In light of the above problem, I think LRB's virtual texture paging would make more sense with a more classical engine "material system" like say Unreal, where you still use tiled textures + lightmap, or Uncharted with its usage of dual tiled textures + blend mask. But in this case, if with LRB, my shader has to deal with page faults, I'd likely want to factor all that work out into a texture streamer and manually stream textures so I don't eat any unnecessary costs (ie page faults) during shading ... even if just for the reason that I want a consistent cost to render when stuff like textures applied to surfaces which get un-occulded.

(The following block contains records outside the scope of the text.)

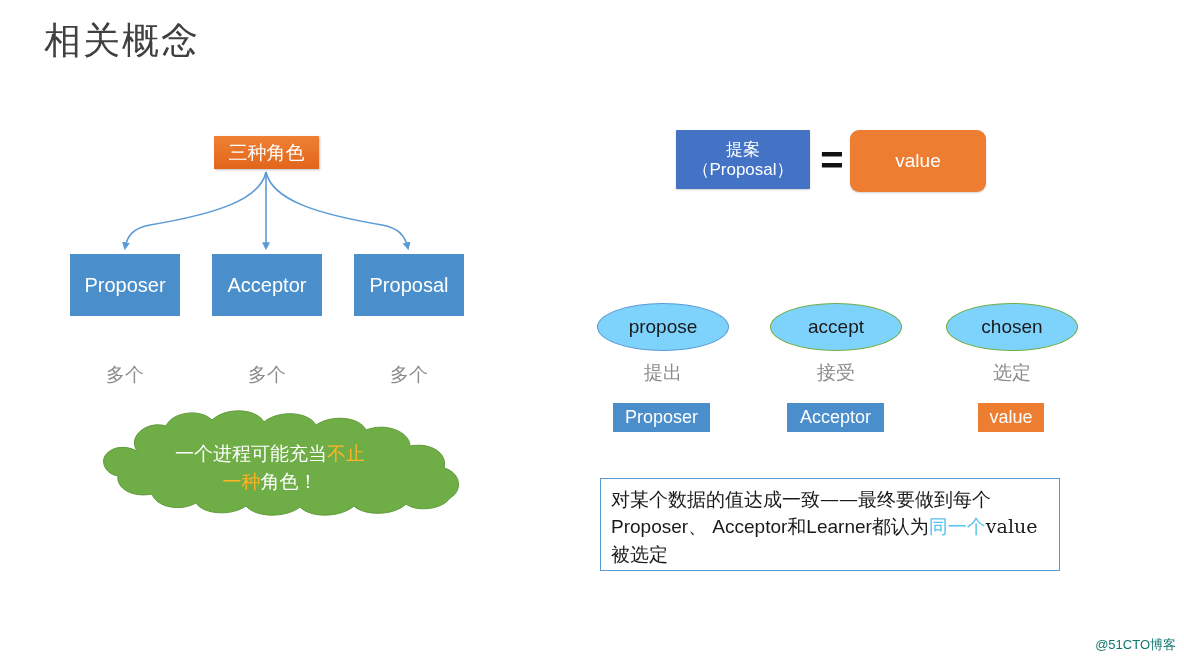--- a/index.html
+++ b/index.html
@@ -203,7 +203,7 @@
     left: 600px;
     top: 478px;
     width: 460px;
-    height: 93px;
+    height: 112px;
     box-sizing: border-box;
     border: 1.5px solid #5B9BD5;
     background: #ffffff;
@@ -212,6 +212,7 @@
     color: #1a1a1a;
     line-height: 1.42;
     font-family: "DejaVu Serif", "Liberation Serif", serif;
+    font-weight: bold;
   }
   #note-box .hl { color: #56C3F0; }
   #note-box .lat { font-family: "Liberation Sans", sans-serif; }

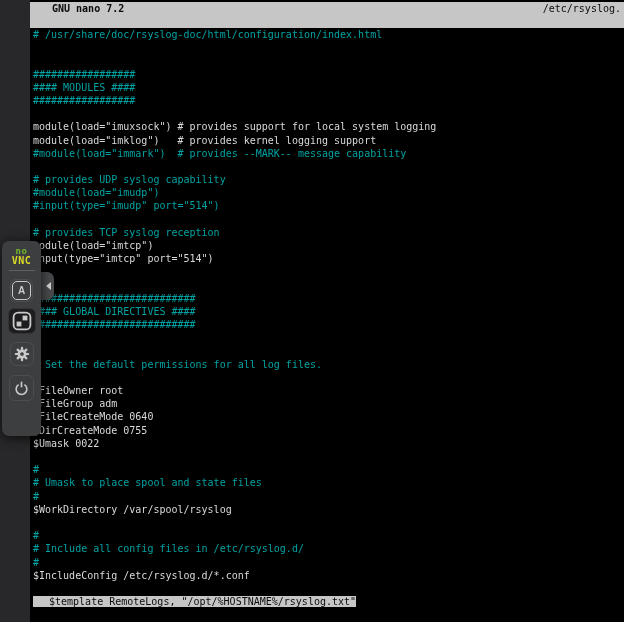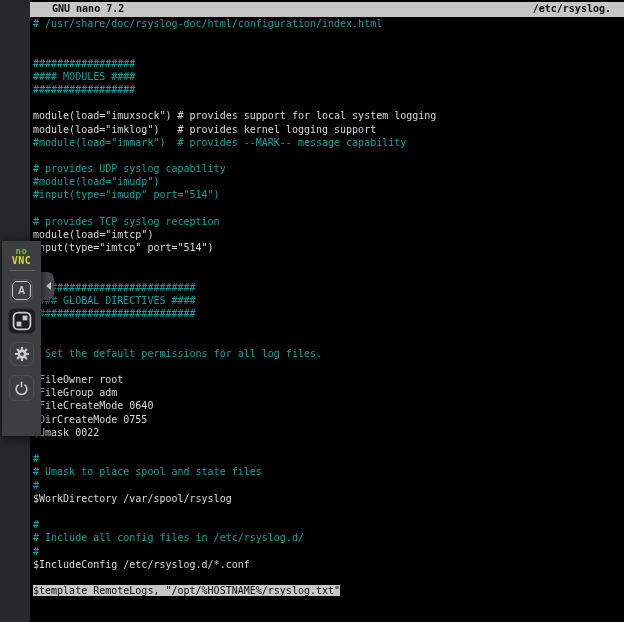--- a/index.html
+++ b/index.html
@@ -14,7 +14,7 @@
     background:var(--terminal_bg,#000);z-index:1;
   }
   .titlebar{
-    margin-top:2px;height:15px;line-height:13px;
+    margin-top:2px;height:26px;line-height:13px;
     background:var(--reverse_bg,#c6c6c6);color:var(--reverse_fg,#0b0b0b);
     font-size:10px;display:flex;justify-content:space-between;
     padding-left:22px;white-space:pre;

But who knows, I might be singing another song if I was actually playing with the real hardware ;)
 
Not this says "texture instruction" (talking about doing mega textures on Larrabee compared to current GPUs). The question is how exactly is the texture unit giving the shader a list of faulting addresses?
If it really gives all the addresses of individual texels I'd assume it pushes them on the stack, letting you add a conditional branch for the exception (not a big deal if it's a rare occurrence) and some scalar code to deal with the faults.
 
Any clue how strands and fibers are actually represented? Are they just concepts to guide developers or are they actually part of the programming model?
It's a purely software concept to indicate a bit of parallel code working on unrelated data. As such it has no hardware equivalent and there is no such thing as 'switching between strands' in hardware. Think of each strand as an iteration of a loop working on data which is already known to be in the L1 - for example - or doing purely computational work and thus having a predictable execution latency (minus the variability introduced by hardware thread switching).
 
Well, that photo is big enough just to count the integral structures exactly, at least, but no detail on the surface to be sure it isn't LRB but something else... anyway, there is 85 integral structures on that wafer and that writes for 625 mm² per die.
 
Well, that photo is big enough just to count the integral structures exactly, at least, but no detail on the surface to be sure it isn't LRB but something else... anyway, there is 85 integral structures on that wafer and that writes for 625 mm² per die.

He only held up two wafers during the keynote so it's either one or the other. The one on the bench behind him does look like Jasper Forest so its pretty sure in my book.